B-girls and drug addicts are nothing new to noir novels, but Sara Gran’s Dope gives us a rare look at the world of 1950s New York through the eyes of someone who is normally relegated to bit parts and colorful cameos, someone who has seen the best and worst of life but has rarely been allowed to share her vision.

Dope is populated by castaways who washed up on the island of Manhattan and never found a rescue—except for alcohol and drugs. Like the nine circles of Dante’s Inferno, Josephine’s investigation leads us through a hierarchy of despondency that lies beneath the veneer of New York City. The bars and dance halls get progressively more sordid depending how badly the men need the women and the women need the dope to get through the day. And waiting at the bitter end is a terrifying twist colder than one could imagine.

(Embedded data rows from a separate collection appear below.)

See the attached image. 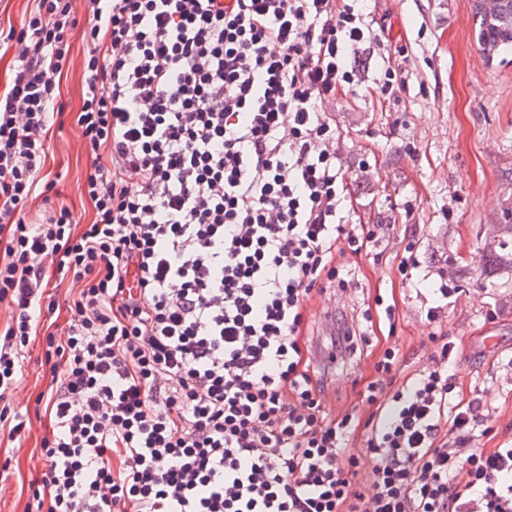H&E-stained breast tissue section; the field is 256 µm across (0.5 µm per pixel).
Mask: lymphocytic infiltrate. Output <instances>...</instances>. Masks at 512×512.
<instances>
[{
	"label": "lymphocytic infiltrate",
	"instance_id": "1",
	"mask_svg": "<svg viewBox=\"0 0 512 512\" xmlns=\"http://www.w3.org/2000/svg\"><path fill=\"white\" fill-rule=\"evenodd\" d=\"M92 223L30 219L73 38ZM376 34L349 0H35L0 92V399L32 337L56 364L34 512H512V447L454 403L448 351L398 382L379 349L363 396L327 411L364 327L309 334L314 290L348 288L386 224L344 215L324 102ZM77 285L44 333L49 286ZM364 435H357V428Z\"/></svg>",
	"mask_w": 512,
	"mask_h": 512
}]
</instances>
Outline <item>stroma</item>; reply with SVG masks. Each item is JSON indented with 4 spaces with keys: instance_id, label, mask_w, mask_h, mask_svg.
Instances as JSON below:
<instances>
[{
    "instance_id": "35a3bbf8",
    "label": "stroma",
    "mask_w": 512,
    "mask_h": 512,
    "mask_svg": "<svg viewBox=\"0 0 512 512\" xmlns=\"http://www.w3.org/2000/svg\"><path fill=\"white\" fill-rule=\"evenodd\" d=\"M381 40L360 52L350 91L323 106L340 140L339 161L349 181L346 208L355 224H388L389 237L358 260L361 272L346 293L315 297L309 318L320 327L331 307L363 309L375 296L396 301L395 325L375 329L381 344L399 349L401 379L434 363L445 337L456 399H480L490 413L488 447L512 443V276L488 280L480 257L493 239L502 209L512 199V54L486 61L475 38L473 0H368ZM86 47L74 40L63 80L64 112L52 127L45 172L57 199L76 224L93 208L82 192L87 163L73 121L82 94ZM398 60L403 86L377 94L389 60ZM418 244L420 266L402 281L398 266L408 240ZM446 278L453 293L436 321L426 319L430 287ZM499 339L487 350L482 340ZM370 360L340 374L333 410L355 409L368 419L363 397ZM51 381L41 340H32L17 388L5 405L24 416L22 441L0 433V512H28L32 487L47 464L40 446L49 433L41 395Z\"/></svg>"
}]
</instances>
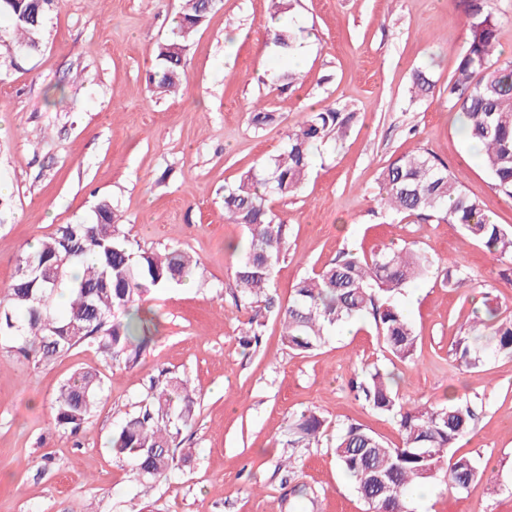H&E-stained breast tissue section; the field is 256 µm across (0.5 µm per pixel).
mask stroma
I'll return each instance as SVG.
<instances>
[{"instance_id": "stroma-1", "label": "stroma", "mask_w": 512, "mask_h": 512, "mask_svg": "<svg viewBox=\"0 0 512 512\" xmlns=\"http://www.w3.org/2000/svg\"><path fill=\"white\" fill-rule=\"evenodd\" d=\"M179 8L180 0H58L31 50L15 46L0 16V301L20 255L58 225L91 222L103 198L133 246L177 247L197 262L147 300L156 327L136 366L112 363L88 342L41 364L0 343V512H289L279 467L287 458L315 493L314 512H366L334 448L351 423L401 442L391 417L350 389L375 365L395 378L404 404L452 397L479 413L454 448L476 462L478 478L459 494L431 480L409 512H512V358L465 369L454 351L484 304L512 320V260L494 259L438 218L386 217L380 202L383 169L425 150L512 231V198L494 188L458 116L442 97H411L414 69L445 86L465 51L461 0H294L291 18L311 36L300 80L285 91L266 82L279 65L266 33L271 0H219L186 52L185 88L165 95L149 79L152 51ZM333 102L357 121L342 139H325L298 196L272 198L286 250L272 272V304L249 303L227 248L246 234L224 216V188L278 154L300 112ZM257 104L279 115L259 131L248 122ZM387 245L433 262L398 297L418 337L413 359L393 357L369 316L309 353L283 344L282 313L301 279L344 252L368 257ZM454 259L461 274L449 272ZM254 315L261 342L247 346ZM77 371L98 373L104 390L72 436L56 427L54 401ZM162 375L193 389L194 422L181 436L190 460L148 491L110 441ZM306 410L326 421L319 443L289 447V420Z\"/></svg>"}]
</instances>
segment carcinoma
<instances>
[{
    "label": "carcinoma",
    "instance_id": "1",
    "mask_svg": "<svg viewBox=\"0 0 512 512\" xmlns=\"http://www.w3.org/2000/svg\"><path fill=\"white\" fill-rule=\"evenodd\" d=\"M468 16L469 41L442 90L448 109L461 116L468 139L480 146V160L494 186L512 197V57L497 52L499 20L480 0H462ZM54 0H0V15L12 21L21 46L35 48ZM215 0H184L171 35L154 49L156 87L175 92L185 79V54L192 36L206 22ZM304 31L286 22L271 34V43L289 61ZM299 72L286 65L270 83L289 89ZM415 93L427 96L436 82L422 69L413 73ZM262 129L278 116L265 107L248 113ZM355 113L336 103L303 115L288 133L281 153L224 189V214L247 228L248 238L234 246L233 275L242 297L271 303L268 285L286 248L288 229L273 216L269 198L295 197L312 168L318 145L331 133L343 134ZM384 204L402 218L436 215L458 225L496 259L512 258V231L491 220L482 203L466 194L448 166L430 153L404 156L382 171ZM64 260L61 275L47 280L43 269ZM191 256L178 248L161 255L136 249L107 199L96 206L95 222L62 224L38 247L23 253L0 304V339L34 363L48 361L85 341L94 342L110 361L135 366L147 344V319L140 303L153 292L176 284L188 274ZM431 259L410 248H383L369 257L347 253L321 271L303 278L282 314L283 342L308 352L320 346L341 323L372 315L378 335L398 359L414 356L417 338L396 296L425 278ZM67 292L63 312L54 297ZM496 311L476 315L467 335L456 342L459 365L472 369L488 357L512 358V321H495ZM394 379L378 368L352 384L357 397L392 416L402 444L391 447L359 424H350L336 442V462L367 506V512H408L411 490L435 478L445 467L448 489L461 493L478 477L464 456L448 458L455 443L474 430L475 408L468 403L409 408L398 400ZM102 381L95 372L74 374L55 399L56 426L75 434L96 404ZM188 380L168 378L155 384L148 401L129 415L112 435V453L130 460L138 474L154 481L180 468L189 455L178 452V439L193 419ZM323 418L314 411L295 416L288 447L308 448L319 441Z\"/></svg>",
    "mask_w": 512,
    "mask_h": 512
}]
</instances>
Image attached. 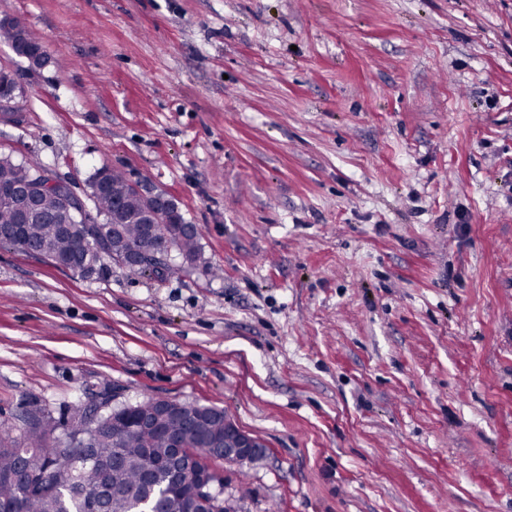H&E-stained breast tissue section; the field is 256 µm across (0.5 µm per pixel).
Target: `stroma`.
<instances>
[{
	"instance_id": "obj_1",
	"label": "stroma",
	"mask_w": 512,
	"mask_h": 512,
	"mask_svg": "<svg viewBox=\"0 0 512 512\" xmlns=\"http://www.w3.org/2000/svg\"><path fill=\"white\" fill-rule=\"evenodd\" d=\"M0 154L148 179L204 260L0 245V420L164 398L237 512H512V0H8ZM15 22L16 25H10L8 28L0 26V32L6 35V40L11 45L15 54L25 58L27 61L28 56L34 52H40L42 57L47 56L44 45L40 39L28 28L22 26L17 20H15ZM21 33L24 34V37L21 36ZM199 406L207 408L210 414L200 425L199 432L209 436H221L224 432V451L219 448H203L190 455L197 462L191 474L202 494L200 502L209 505V492L219 479L210 466L212 460H224L227 464H252L266 457L267 448L257 437L241 429L230 416L224 414V409Z\"/></svg>"
}]
</instances>
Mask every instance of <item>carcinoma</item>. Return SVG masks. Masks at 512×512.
<instances>
[{"instance_id": "1", "label": "carcinoma", "mask_w": 512, "mask_h": 512, "mask_svg": "<svg viewBox=\"0 0 512 512\" xmlns=\"http://www.w3.org/2000/svg\"><path fill=\"white\" fill-rule=\"evenodd\" d=\"M16 55L22 58L34 52L46 55L43 43L21 24L0 26ZM46 167L36 160L15 161L0 155V190L30 178L36 179ZM107 181L93 194L94 209L84 210L72 219L65 234L50 222L28 225L27 237L40 245L44 254L66 264L82 268L87 263L101 269L109 256L93 254L87 242L96 237H116L126 248L150 250L166 240L180 256L196 264L201 260L200 231L177 214L153 231L138 202L126 194L123 172L101 167ZM46 214L61 212L56 192L40 198ZM183 270V265L161 262L141 273L164 278ZM209 416L199 432L220 436L224 432V410L207 407ZM151 411V401L108 408L100 402L77 404L62 435L58 424L41 412H30L16 424L0 421V510L5 512H195L194 504L168 491V473L157 462L170 453L166 432L182 429L175 419L161 429H146L136 418ZM23 435L26 447L16 444L14 432ZM24 470L29 480L18 478Z\"/></svg>"}]
</instances>
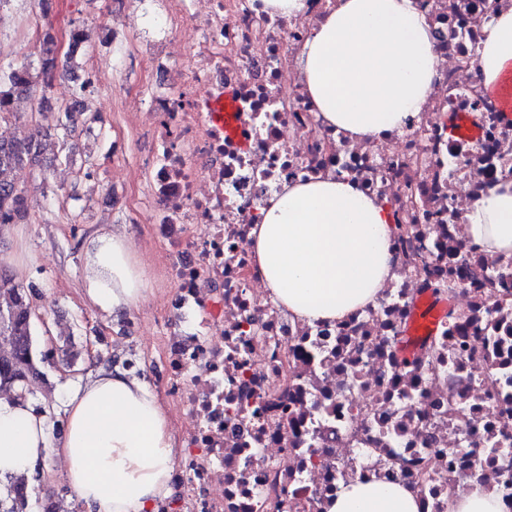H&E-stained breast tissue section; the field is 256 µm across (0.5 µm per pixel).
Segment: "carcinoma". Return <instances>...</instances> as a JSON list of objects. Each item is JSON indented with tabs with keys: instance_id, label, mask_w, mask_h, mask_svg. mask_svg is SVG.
I'll return each mask as SVG.
<instances>
[{
	"instance_id": "obj_1",
	"label": "carcinoma",
	"mask_w": 512,
	"mask_h": 512,
	"mask_svg": "<svg viewBox=\"0 0 512 512\" xmlns=\"http://www.w3.org/2000/svg\"><path fill=\"white\" fill-rule=\"evenodd\" d=\"M87 40L83 28L76 25L70 28L72 49L67 54V60L74 74L83 69L78 57L83 55ZM58 54V42L48 34L39 44L40 69L37 74H32L24 66L0 65V115L13 113V101L30 93L36 80L41 84V103L49 102L47 93L51 91L55 79ZM90 93L91 80L86 78L76 85L72 102L63 109L66 122L56 128V136L64 160L69 159L71 154L72 113L85 111L84 101ZM40 144L36 135L7 144L0 142V224H18L26 220L27 194L26 190L16 185L14 172L26 165L38 164ZM33 289L35 286L31 284L25 288L15 284L7 270L0 268V339L10 341L8 349H0V392L18 389L31 395L33 386L44 378V364L56 358L70 368L78 357L71 336L62 346L46 351L37 349L27 296ZM38 508L41 512H77L74 506L65 508L61 499L43 505L39 499L33 498L25 476L9 478L7 493L0 492V512H36Z\"/></svg>"
}]
</instances>
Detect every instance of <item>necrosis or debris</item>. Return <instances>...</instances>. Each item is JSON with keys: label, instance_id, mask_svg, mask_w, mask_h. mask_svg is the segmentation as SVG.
I'll use <instances>...</instances> for the list:
<instances>
[{"label": "necrosis or debris", "instance_id": "1", "mask_svg": "<svg viewBox=\"0 0 512 512\" xmlns=\"http://www.w3.org/2000/svg\"><path fill=\"white\" fill-rule=\"evenodd\" d=\"M166 0L149 106L118 104L154 169L150 235L175 289L152 369L179 412L182 448L164 512H329L341 486L401 484L423 512L480 490L512 512V258L473 248L467 204L512 178V115L477 77L490 14L512 0H416L437 73L422 112L383 142L323 125L298 55L332 6L269 14L263 0ZM194 34L183 56L170 45ZM236 90L239 139L201 94ZM465 115L475 138L449 137ZM331 174L386 200L392 277L343 322L307 323L262 287L251 231L284 185ZM449 280L447 294L429 290ZM443 315L421 328L424 303ZM418 351L409 371L401 351Z\"/></svg>", "mask_w": 512, "mask_h": 512}]
</instances>
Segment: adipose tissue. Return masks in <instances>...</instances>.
Segmentation results:
<instances>
[{
  "label": "adipose tissue",
  "instance_id": "adipose-tissue-1",
  "mask_svg": "<svg viewBox=\"0 0 512 512\" xmlns=\"http://www.w3.org/2000/svg\"><path fill=\"white\" fill-rule=\"evenodd\" d=\"M300 63L320 121L357 141L402 132L436 77L433 39L414 0H337ZM477 75L490 102L511 110L501 92L512 84V9L488 20ZM466 218L472 244L512 257V180L486 189ZM392 233L377 197L326 176L273 193L251 236L273 300L300 319L336 323L373 301L389 279ZM85 255V295L94 307L109 314L146 299L145 270L126 233L97 234ZM59 391L61 404L51 411L30 397L0 398V481L30 475L55 456L67 464L69 497L87 512H156L177 457L157 394L103 367ZM59 421L64 432L56 437ZM330 512H420V503L399 484L357 481L337 493Z\"/></svg>",
  "mask_w": 512,
  "mask_h": 512
}]
</instances>
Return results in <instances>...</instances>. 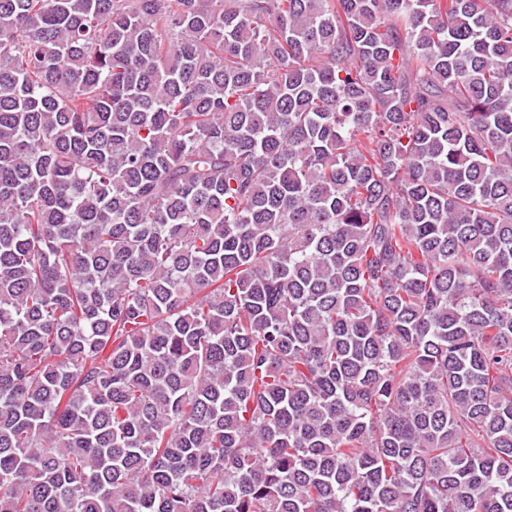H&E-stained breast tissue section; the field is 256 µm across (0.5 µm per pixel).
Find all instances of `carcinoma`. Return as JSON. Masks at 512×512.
I'll list each match as a JSON object with an SVG mask.
<instances>
[{"instance_id":"carcinoma-1","label":"carcinoma","mask_w":512,"mask_h":512,"mask_svg":"<svg viewBox=\"0 0 512 512\" xmlns=\"http://www.w3.org/2000/svg\"><path fill=\"white\" fill-rule=\"evenodd\" d=\"M0 512H512V0H0Z\"/></svg>"}]
</instances>
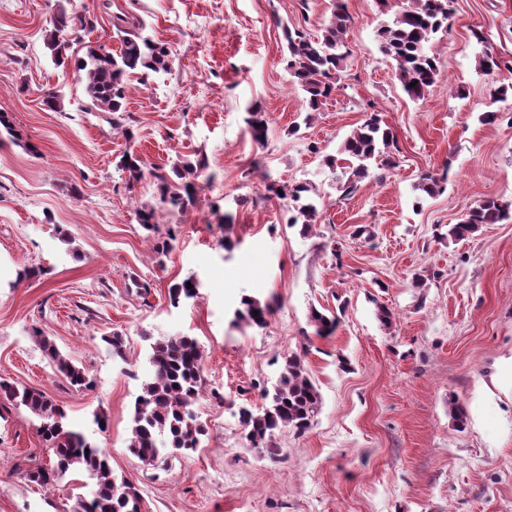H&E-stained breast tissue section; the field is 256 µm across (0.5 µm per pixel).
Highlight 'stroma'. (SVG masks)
Segmentation results:
<instances>
[{"mask_svg":"<svg viewBox=\"0 0 512 512\" xmlns=\"http://www.w3.org/2000/svg\"><path fill=\"white\" fill-rule=\"evenodd\" d=\"M344 3L351 54L311 114L280 24L321 35L334 0H112L107 10L101 0H0V112L16 133L0 141V380L62 406L137 485L144 512H512V219L446 236L478 201L512 199V95L491 96L512 74L479 70L473 36L512 60V0H452L447 33L430 43L442 76L418 99L376 37L403 0ZM62 10L97 15L90 38L106 48L119 46L110 15L123 12L172 49L168 72L127 80L133 142L108 113L87 111L74 73L46 52ZM51 93L62 109L44 105ZM254 106L268 120L262 143L245 122ZM373 109L398 135L400 165L372 163L342 195L341 170L325 158ZM490 110L498 119L482 122ZM129 146L151 168L205 159L213 181L187 210L161 206L152 177L117 169ZM442 171V190L422 195L421 175ZM273 181L318 193L309 233L288 225L287 201L266 198ZM142 204L176 228L168 255L137 223ZM359 226L370 237H354ZM190 275L197 298L171 306L169 286ZM246 295L272 305L265 328L233 324ZM314 308L341 310L334 335H315ZM36 329L85 369L89 388L53 369ZM115 332L123 363L103 343ZM182 335L203 352L207 393L195 411L208 435L148 466L128 447L148 340ZM292 351L322 404L305 433H277L273 463L249 448L237 412L260 405ZM455 403L467 412L461 428ZM52 460L36 417L0 401V512H71L87 492L81 473L52 489L22 475Z\"/></svg>","mask_w":512,"mask_h":512,"instance_id":"obj_1","label":"stroma"}]
</instances>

Sara Gran writes with both force and reserve. There’s nothing romanticized about her portraits of the slums, seedy bars and drug dens of post-WWII New York. They’re desolate and full of despairing people whose problems are bigger than they, or society, know how to deal with. Her characters aren’t standard types but living, breathing, hurting – and craving – individuals. With each new person Josephine encounters, there’s the intimation of a whole other story just waiting to be told and for someone to listen. And that’s what makes Josephine such an insightful (and much needed) narrator: her life experiences have conditioned her to know where to look, who to listen to and, most importantly, what to listen for. “That’s why you start, and that’s why you stick with it, so you can finally be someone: a junkie.” Where others see junkie stereotype, Josephine sees the ghost of what was and what will never be again.
One of my all-time favorites. One I can always suggest to anyone without reservation. So glad to see it back in print.